Bila dibandingkan dengan model awal yang hanya menggunakan variabel multiple_deliveries, model regresi yang menggunakan variabel prediktor Delivery_person_Age, Delivery_person_Ratings, Weatherconditionsconditions, Road_traffic_density, Vehicle_condition, multiple_deliveries, Festival, City, dan Distance memiliki R-squared 0.6083. Jauh lebih tinggi dibandingkan model sebelumnya yaitu 0.1511.
range(delivery_food_clean$Delivery_time)#> [1] 10 54
RMSE(pred = model_regresi_multiple$fitted.values, obs = delivery_food_clean$Delivery_time)#> [1] 5.875458
Kesimpulan: RMSE cukup tinggi. Sekitar 11% dari rentang variable target. Artinya Model yang dihasilkan oleh stepwise selection pun belum cukup baik.
plot(model_backward, which = 1)
abline(h = 10, col = "green")
abline(h = -10, col = "green")
Kesimpulan: karena garis merah masih ada di dalam cakupan toleransi
kita, sehingga model_backward adalabh model yang linear.

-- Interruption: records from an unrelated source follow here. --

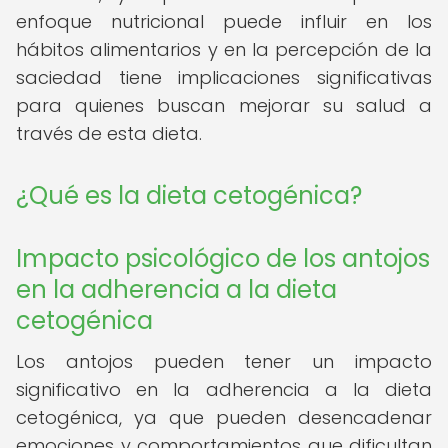
enfoque nutricional puede influir en los
hábitos alimentarios y en la percepción de la
saciedad tiene implicaciones significativas
para quienes buscan mejorar su salud a
través de esta dieta.
¿Qué es la dieta cetogénica?
Impacto psicológico de los antojos
en la adherencia a la dieta
cetogénica
Los antojos pueden tener un impacto
significativo en la adherencia a la dieta
cetogénica, ya que pueden desencadenar
emociones y comportamientos que dificultan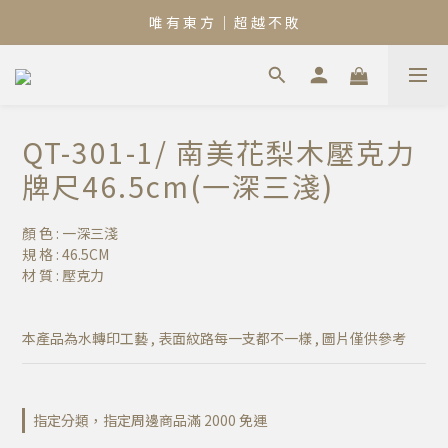
唯 有 東 方 ｜ 超 越 不 敗
QT-301-1/ 南美花梨木壓克力
牌尺46.5cm(一深三淺)
顏 色 : 一深三淺
規 格 : 46.5CM
材 質 : 壓克力
本產品為水轉印工藝 , 表面紋路每一支都不一樣 , 圖片僅供參考
指定分類，指定周邊商品滿 2000 免運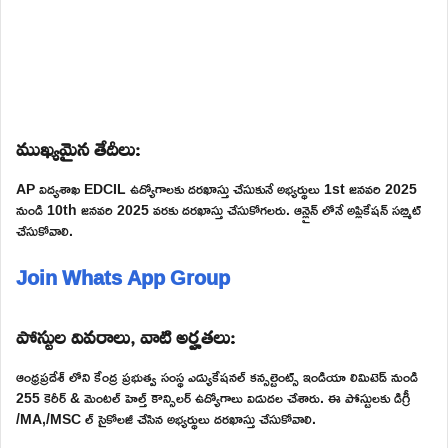
ముఖ్యమైన తేదీలు:
AP విద్యశాఖ EDCIL ఉద్యోగాలకు దరఖాస్తు చేసుకునే అభ్యర్థులు 1st జనవరి 2025
నుండి 10th జనవరి 2025 వరకు దరఖాస్తు చేసుకోగలరు. ఆన్లైన్ లోనే అప్లికేషన్ సబ్మిట్
చేసుకోవాలి.
Join Whats App Group
పోస్టుల వివరాలు, వాటి అర్హతలు:
ఆంధ్రప్రదేశ్ లోని కేంద్ర ప్రభుత్వ సంస్థ ఎడ్యుకేషనల్ కన్సల్టెంట్స్ ఇండియా లిమిటెడ్ నుండి
255 కెరీర్ & మెంటల్ హెల్త్ కౌన్సిలర్ ఉద్యోగాలు విడుదల చేశారు. ఈ పోస్టులకు డిగ్రీ
/MA,/MSC ల్ సైకోలజీ చేసిన అభ్యర్థులు దరఖాస్తు చేసుకోవాలి.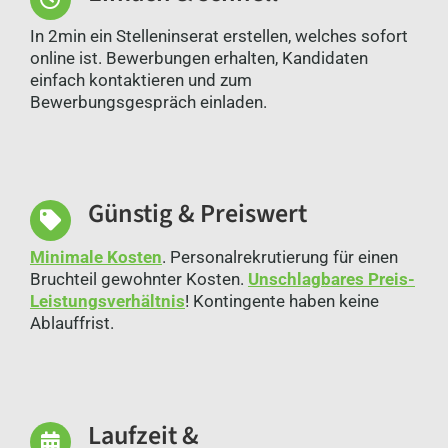
In 2min ein Stelleninserat erstellen, welches sofort
online ist. Bewerbungen erhalten, Kandidaten
einfach kontaktieren und zum
Bewerbungsgespräch einladen.
Günstig & Preiswert
Minimale Kosten
. Personalrekrutierung für einen
Bruchteil gewohnter Kosten.
Unschlagbares Preis-
Leistungsverhältnis
! Kontingente haben keine
Ablauffrist.
Laufzeit &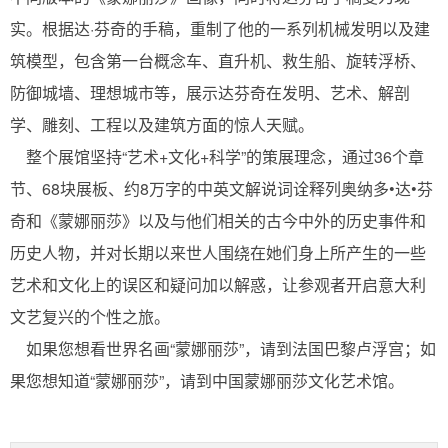
实。根据达·芬奇的手稿，重制了他的一系列机械发明以及建
筑模型，包含第一台概念车、直升机、救生船、旋转浮桥、
防御城墙、理想城市等，展示达芬奇在发明、艺术、解剖
学、雕刻、工程以及建筑方面的惊人天赋。
整个展馆坚持“艺术+文化+科学”的策展理念，通过36个章
节、68块展板、约8万字的中英文解说词诠释列奥纳多•达•芬
奇和《蒙娜丽莎》以及与他们相关的古今中外的历史事件和
历史人物，并对长期以来世人围绕在她们身上所产生的一些
艺术和文化上的误区和疑问加以解惑，让参观者开启意大利
文艺复兴的个性之旅。
如果您想看世界名画“蒙娜丽莎”，请到法国巴黎卢浮宫；如
果您想知道“蒙娜丽莎”，请到中国蒙娜丽莎文化艺术馆。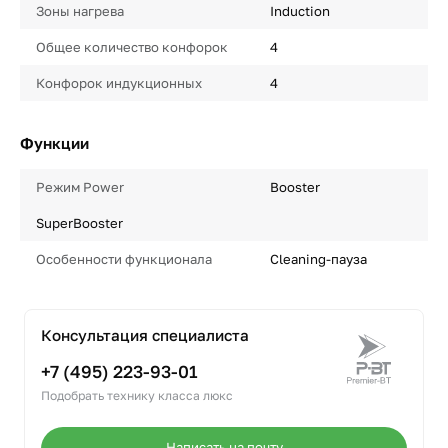
Зоны нагрева
Induction
Общее количество конфорок
4
Конфорок индукционных
4
Функции
Режим Power
Booster
SuperBooster
Особенности функционала
Cleaning-пауза
Консультация специалиста
+7 (495) 223-93-01
Подобрать технику класса люкс
Написать на почту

hist(model_backward$residuals)ks.test(model_backward$residuals, "pnorm")#>
#> Asymptotic one-sample Kolmogorov-Smirnov test
#>
#> data: model_backward$residuals
#> D = 0.35861, p-value < 0.00000000000000022
#> alternative hypothesis: two-sided
Kesimpulan: p-value yang lebih kecil dari 0.05 menunjukkan bahwa data tidak terdistribusi normal.

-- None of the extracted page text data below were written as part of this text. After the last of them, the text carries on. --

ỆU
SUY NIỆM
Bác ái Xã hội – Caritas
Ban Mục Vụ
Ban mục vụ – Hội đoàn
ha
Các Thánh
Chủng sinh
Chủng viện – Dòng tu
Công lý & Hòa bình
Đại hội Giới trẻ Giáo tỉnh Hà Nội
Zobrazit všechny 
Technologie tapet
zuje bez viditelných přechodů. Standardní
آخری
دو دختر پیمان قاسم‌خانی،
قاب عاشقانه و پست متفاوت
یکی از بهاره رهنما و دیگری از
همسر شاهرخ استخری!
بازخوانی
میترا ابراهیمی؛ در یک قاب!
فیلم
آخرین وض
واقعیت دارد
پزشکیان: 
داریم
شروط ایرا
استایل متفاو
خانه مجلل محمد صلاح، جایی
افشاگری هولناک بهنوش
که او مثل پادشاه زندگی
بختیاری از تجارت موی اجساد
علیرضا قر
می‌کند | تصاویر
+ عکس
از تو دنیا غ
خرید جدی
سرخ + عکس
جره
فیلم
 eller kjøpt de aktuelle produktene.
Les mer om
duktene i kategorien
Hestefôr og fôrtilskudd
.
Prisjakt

plot(x = model_backward$fitted.values, y = model_backward$residuals)
abline(h = 0, col = "red")library(lmtest)
bptest(model_backward)#>
#> studentized Breusch-Pagan test
#>
#> data: model_backward
#> BP = 1194.2, df = 19, p-value < 0.00000000000000022
Kesimpulan: karena nilai p-value dari BPtest < 0.05, sehingga model ini tidak memenuhi asumsi homoscedasticity of residual
library(car)
vif(model_backward)#> GVIF Df GVIF^(1/(2*Df))

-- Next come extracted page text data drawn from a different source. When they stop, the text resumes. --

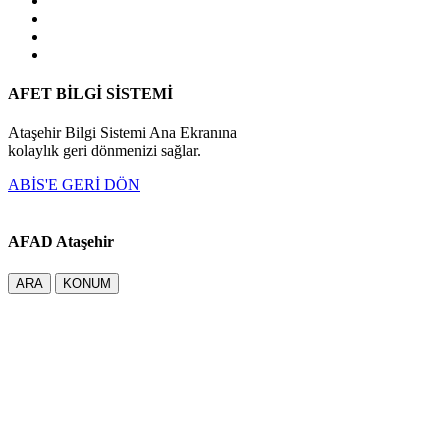
AFET BİLGİ SİSTEMİ
Ataşehir Bilgi Sistemi Ana Ekranına
kolaylık geri dönmenizi sağlar.
ABİS'E GERİ DÖN
AFAD Ataşehir
ARA
KONUM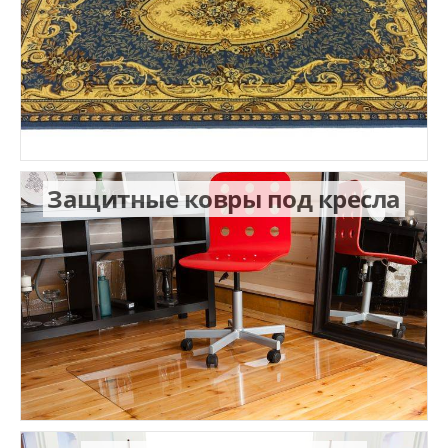
Защитные ковры под кресла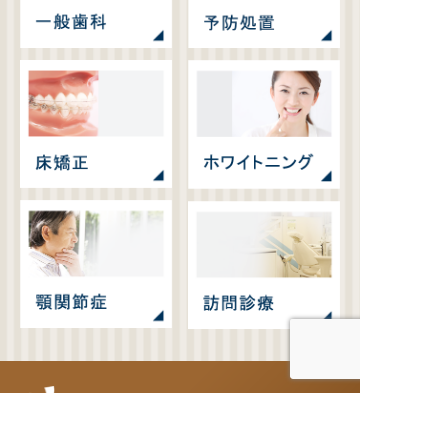
〒484-0066 愛知県犬山市大字五郎丸字鷺寺11-40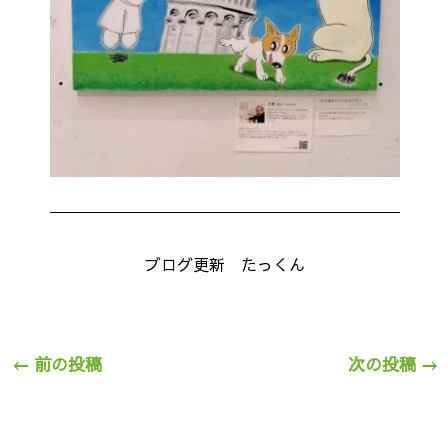
ブログ更新 たっくん
←
前の投稿
次の投稿
→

#> Delivery_person_Age 1.035848 1 1.017766
#> Delivery_person_Ratings 1.053100 1 1.026206
#> Weatherconditions 1.025008 5 1.002473
#> Road_traffic_density 1.294919 3 1.044016
#> Vehicle_condition 1.033807 2 1.008347
#> multiple_deliveries 1.102213 1 1.049863
#> Festival 1.068981 2 1.016816
#> City 1.047122 3 1.007704
#> Distance 1.268914 1 1.126461
Kesimpulan: Dari uji VIF, prediktor di model_backward lolos uji asumsi multicolinearity (tidak ada nilai VIF > 10)
Berdasarkan model yang telah dieksplorasi, bahwa prediksi durasi pengiriman atas data delivery makanan ini tidak dapat diselesaikan dengan metode regresi linear. Mungkin perlu tambahan prediktor berupa kategori cluster setiap lokasi restoran dan lokasi tujuan pengiriman. Jadi seluruh kota ditentukan cluster, dimana lokasi restoran dan lokasi tujuan akan di-mapping ke cluster tersebut.